How to Communicate: Poems
- Author: John Lee Clark
- Publisher: W. W. Norton & Company
- Publication date: December 6, 2022
- ISBN: 978-1324035343
- Followed by: Touch the Future: A Manifesto in Essays

= How to Communicate =

2022 debut poetry collection by John Lee Clark

How to Communicate: Poems is a debut 2022 poetry collection by John Lee Clark, published by W. W. Norton & Company. It won the 2023 Minnesota Book Award for Poetry and was designated as a finalist for the 2023 National Book Award for Poetry.

== Contents and background ==
Clark is a DeafBlind person who lost his vision during his adolescent years and an advocate of the Protactile language, a touch-based language. Clark writes extensively on Protactile in his other book, Touch the Future: A Manifesto in Essays.

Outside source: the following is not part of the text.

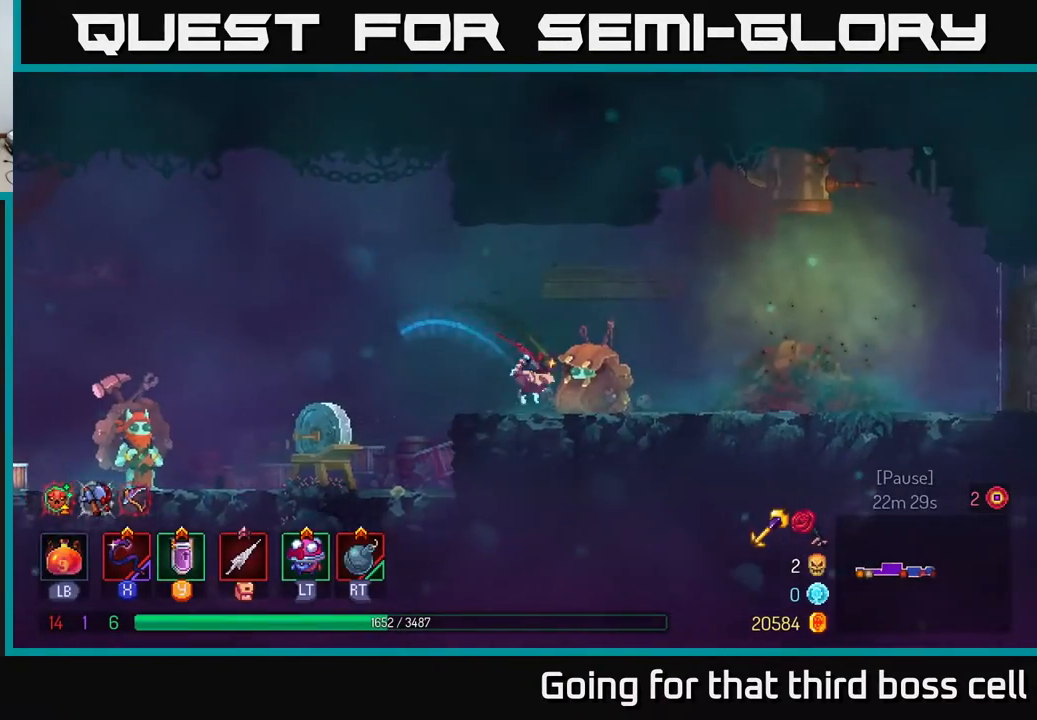
{"buttons": ["L1"], "left_stick": "right", "right_stick": "center", "events": [[367, "L1", "down"]]}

Clark's debut poetry collection, in six parts, similarly addresses DeafBlind identity, linguistics, family, and community through its poems. It also includes translated poetry from Protactile and American Sign Language.

== Critical reception ==
Many critics lauded Clark's approach to touch. For the Canadian Journal of Disability Studies, Kristin Snoddon said "How to Communicate is full of such surprises and revelations. It pulses with life. I recommend it for all scholars of disability, language and literature, and anyone seeking to draw inspiration and understanding from alternate ways of engaging with the world." RHINO wrote that "Clark depicts the importance of touch in communicating with people and his surroundings. He does this both through his own experiences and by showing the power of an often-undervalued sense." Wordgathering stated "In his stunning, freeing, and riveting debut poetry collection, the reader immediately encounters the bold and vivid juxtaposition of Clark’s aesthetics and politics."

Other critics said Clark's work was pushing the boundary of poetry's possibilities. The Los Angeles Review of Books observed Clark's "poetics rooted in DeafBlind sensibility" and said "Many of the poems in How to Communicate are reimaginings of problematic and ableist poems about Deaf and blind people from earlier eras; in one section of the book, Clark offers translations in English of poems originally composed in Protactile or American Sign Language." Long River Review said "All in all, I think that poets like John Lee Clark are completely changing the genre of poetry– and they should be more highly recognized because of it." Rain Taxi concluded that "Clark hasn’t just put his life into verse and prose poems; he’s felt and manipulated and explored and expanded what poetry in English—in print, to the ear, on the fingertip—can do."